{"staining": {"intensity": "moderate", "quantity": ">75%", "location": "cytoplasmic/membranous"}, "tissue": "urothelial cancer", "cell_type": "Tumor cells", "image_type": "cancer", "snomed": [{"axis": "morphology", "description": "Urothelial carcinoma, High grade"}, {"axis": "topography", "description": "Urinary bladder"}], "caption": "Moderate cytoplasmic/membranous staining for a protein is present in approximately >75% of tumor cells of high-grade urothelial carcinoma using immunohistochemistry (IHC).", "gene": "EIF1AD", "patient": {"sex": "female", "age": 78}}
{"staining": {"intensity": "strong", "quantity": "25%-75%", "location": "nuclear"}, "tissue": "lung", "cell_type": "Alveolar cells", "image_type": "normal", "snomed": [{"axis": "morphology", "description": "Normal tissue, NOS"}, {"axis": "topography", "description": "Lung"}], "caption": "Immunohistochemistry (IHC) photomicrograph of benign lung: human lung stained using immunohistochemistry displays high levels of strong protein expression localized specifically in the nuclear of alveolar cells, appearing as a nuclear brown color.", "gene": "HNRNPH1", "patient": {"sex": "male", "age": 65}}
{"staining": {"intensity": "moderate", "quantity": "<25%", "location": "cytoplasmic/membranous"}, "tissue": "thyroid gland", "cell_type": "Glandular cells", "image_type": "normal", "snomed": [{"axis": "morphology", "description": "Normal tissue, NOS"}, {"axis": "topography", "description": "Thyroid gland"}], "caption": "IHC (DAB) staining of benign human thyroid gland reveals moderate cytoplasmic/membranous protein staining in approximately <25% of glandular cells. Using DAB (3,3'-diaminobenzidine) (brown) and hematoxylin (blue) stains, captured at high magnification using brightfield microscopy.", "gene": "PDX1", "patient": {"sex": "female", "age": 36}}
══════════
• [Work instructions]: Retype every line of the data above exactly.

• [Response to this exercise]:
{"staining": {"intensity": "moderate", "quantity": ">75%", "location": "cytoplasmic/membranous"}, "tissue": "urothelial cancer", "cell_type": "Tumor cells", "image_type": "cancer", "snomed": [{"axis": "morphology", "description": "Urothelial carcinoma, High grade"}, {"axis": "topography", "description": "Urinary bladder"}], "caption": "Moderate cytoplasmic/membranous staining for a protein is present in approximately >75% of tumor cells of high-grade urothelial carcinoma using immunohistochemistry (IHC).", "gene": "EIF1AD", "patient": {"sex": "female", "age": 78}}
{"staining": {"intensity": "strong", "quantity": "25%-75%", "location": "nuclear"}, "tissue": "lung", "cell_type": "Alveolar cells", "image_type": "normal", "snomed": [{"axis": "morphology", "description": "Normal tissue, NOS"}, {"axis": "topography", "description": "Lung"}], "caption": "Immunohistochemistry (IHC) photomicrograph of benign lung: human lung stained using immunohistochemistry displays high levels of strong protein expression localized specifically in the nuclear of alveolar cells, appearing as a nuclear brown color.", "gene": "HNRNPH1", "patient": {"sex": "male", "age": 65}}
{"staining": {"intensity": "moderate", "quantity": "<25%", "location": "cytoplasmic/membranous"}, "tissue": "thyroid gland", "cell_type": "Glandular cells", "image_type": "normal", "snomed": [{"axis": "morphology", "description": "Normal tissue, NOS"}, {"axis": "topography", "description": "Thyroid gland"}], "caption": "IHC (DAB) staining of benign human thyroid gland reveals moderate cytoplasmic/membranous protein staining in approximately <25% of glandular cells. Using DAB (3,3'-diaminobenzidine) (brown) and hematoxylin (blue) stains, captured at high magnification using brightfield microscopy.", "gene": "PDX1", "patient": {"sex": "female", "age": 36}}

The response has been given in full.